Tuesday, November 8, 2011

Devere Scam film start Royal Row

By Jamie Black


The Prince of Wales, has joined the row about the authorship of the plays that history calls the works of William Shakespeare.

Anonymous, directed by Independence Day film maker Roland Emmerich, resurrects an old concept that the writer of Hamlet, A Midsummer Night's Dream and Romeo and Juliet wasn't a humble actor from Stratford on Avon but aristocratic writer Edward de Vere, the 17th Earl of Oxford.

Rhys Ifans plays devere, who is also, according to the film's version of the Prince Tudor Theory, Queen Elizabeth I's illegitimate son and her incestuous lover.

Perhaps that touched a raw royal nerve in Prince Charles, who before the prevailing row is most likely to have heard the de Vere name in association with the planet's largest investment advisers, who concentrate on high worth people.

Charles is also president of the Royal Shakespeare Company, which is showing no sign of changing its name and moving its base from Stratford to devere's Essex estates.

Actually the Stratfordians have come out fighting for their man "and, cynics might suggest, in defence of an exceedingly profitable visitor industry. The Shakespeare Birthplace Trust has launched an online campaign; promising to, 'tackle head-on the conspiracy ideas that William Shakespeare of Stratford-upon-Avon was not the true writer of the plays which bear his name'.

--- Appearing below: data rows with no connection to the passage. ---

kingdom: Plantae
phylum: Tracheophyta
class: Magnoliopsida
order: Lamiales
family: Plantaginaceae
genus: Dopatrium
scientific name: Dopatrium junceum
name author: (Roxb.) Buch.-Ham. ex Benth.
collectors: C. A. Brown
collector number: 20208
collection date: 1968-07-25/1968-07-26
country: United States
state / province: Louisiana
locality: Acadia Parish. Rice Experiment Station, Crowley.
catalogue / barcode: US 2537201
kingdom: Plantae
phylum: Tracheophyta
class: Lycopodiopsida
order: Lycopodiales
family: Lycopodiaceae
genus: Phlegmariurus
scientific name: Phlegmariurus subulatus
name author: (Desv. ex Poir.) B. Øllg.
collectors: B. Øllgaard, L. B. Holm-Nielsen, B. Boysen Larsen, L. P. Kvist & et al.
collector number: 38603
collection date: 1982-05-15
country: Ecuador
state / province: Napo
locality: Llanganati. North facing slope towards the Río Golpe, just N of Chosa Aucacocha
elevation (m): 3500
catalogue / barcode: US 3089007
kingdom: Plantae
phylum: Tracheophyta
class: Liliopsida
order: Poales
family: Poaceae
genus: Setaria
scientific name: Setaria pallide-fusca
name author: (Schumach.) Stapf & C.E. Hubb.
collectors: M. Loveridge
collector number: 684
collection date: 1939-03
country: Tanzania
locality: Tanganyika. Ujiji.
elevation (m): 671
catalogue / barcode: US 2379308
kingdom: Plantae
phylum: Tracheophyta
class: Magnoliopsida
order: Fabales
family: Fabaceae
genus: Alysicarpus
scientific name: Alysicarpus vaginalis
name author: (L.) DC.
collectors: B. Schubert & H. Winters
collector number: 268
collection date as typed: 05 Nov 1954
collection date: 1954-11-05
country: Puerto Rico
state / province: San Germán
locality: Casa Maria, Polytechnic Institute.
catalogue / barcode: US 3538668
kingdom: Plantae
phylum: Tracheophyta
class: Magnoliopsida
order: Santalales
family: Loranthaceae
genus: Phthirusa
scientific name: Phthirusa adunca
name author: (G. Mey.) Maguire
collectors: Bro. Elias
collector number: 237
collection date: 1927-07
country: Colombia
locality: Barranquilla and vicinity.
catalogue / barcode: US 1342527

Charles has added his voice to a host of melodramatic royalty in an all out attack on the Oxfordian claims of Incognito.

Speaking about Shakespeare's links to royalty, Charles disagrees that the Bard's company of players continually acted in front of Elizabeth I and her successor, James I, was so keen on them he granted them a royal charter.

"It's clear that Shakespeare was fascinated by royalty," the Prince says in an audio blog. "The great thing is that his sovereigns, who range from spiritual to villainous, from insufficient to heroic are understandable, fallible human beings."

Shakespeare's life is so poorly documented and his origins are so relatively humble the authorship of the 37 plays has been disputed ever since their genius was enthusiastically recognised in the mid-19th Century.

Perhaps most worrying of all for the Shakespearean firm is that Sony, which is releasing the film, has inundated American colleges with lesson plans backing their concept. The devere scam film will cause a lot of confusion for students. In a land where the teaching of evolution is still up for discussion who can say what that may do to Stratford upon Avon's visitor numbers.